Upał powrócił do Stanów Zjednoczonych. Z gorącem zmagają się zarówno mieszkańcy wschodniego wybrzeża, jak i południowych regionów. W Dystrykcie Kolumbia padł nawet jeden z wrześniowych rekordów temperatury. Skwar nie odpuści co najmniej do czwartku.
Ponad 80 milionów Amerykanów zmaga się z falą upałów, która nawiedziła południowe i wschodnie Stany Zjednoczone. W środę ostrzeżenia przed gorącem obowiązywały na obszarach od Teksasu po północno-wschodnie krańce kraju.
"To nie jest normalne"
Nieznośnie gorąco było w Dystrykcie Kolumbii, czyli Waszyngtonie D. C. - stolicy Stanów Zjednoczonych. W środę na termometrach pojawiały się wartości sięgające 37-38 stopni Celsjusza. Jak podała Krajowa Służba Pogodowa (NWS), na lotnisku Waszyngton-Dulles padła rekordowa wartość 37,8 st. C - tak gorąco we wrześniu nie było tam od początku prowadzenia pomiarów.
- To nie jest normalne. Jest wrzesień, czekamy na nadejście jesieni i nagle na zewnątrz jest 38 stopni - opowiedziała agencji Reutera jedna z mieszkanek stolicy.

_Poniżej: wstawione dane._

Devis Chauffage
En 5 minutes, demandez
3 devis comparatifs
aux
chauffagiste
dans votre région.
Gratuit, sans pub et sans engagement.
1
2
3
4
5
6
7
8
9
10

W odpowiedzi na upały Waszyngton D. C. otworzył kilka klimatyzowanych "centrów chłodzenia". Miasto zdecydowało się również na pozostawienie dwóch publicznych basenów - przeważnie są one zamykane po 4 września, czyli amerykańskim Święcie Pracy.
Rekord za rekordem
Dzienne rekordy temperatury padały nie tylko w Waszyngtonie D. C. W Raleigh w Karolinie Północnej termometry wskazały w środę 36,7 st. C, bijąc tym samym wartość z 6 września 1951 roku. Blisko rekordu było też w Abilene w Teksasie - tam temperatura wzrosła do 41,7 st. C, zrównując się z dotychczasowym wrześniowym rekordem.
Jak prognozują meteorolodzy, gorąco będzie dokuczało mieszkańcom wschodnich Stanów Zjednoczonych co najmniej do czwartkowego popołudnia. Wtedy to temperatura zacznie spadać, co nie oznacza jednak, że letnia aura całkowicie ustąpi - termometry wciąż pokazywać ponad 25 st. C.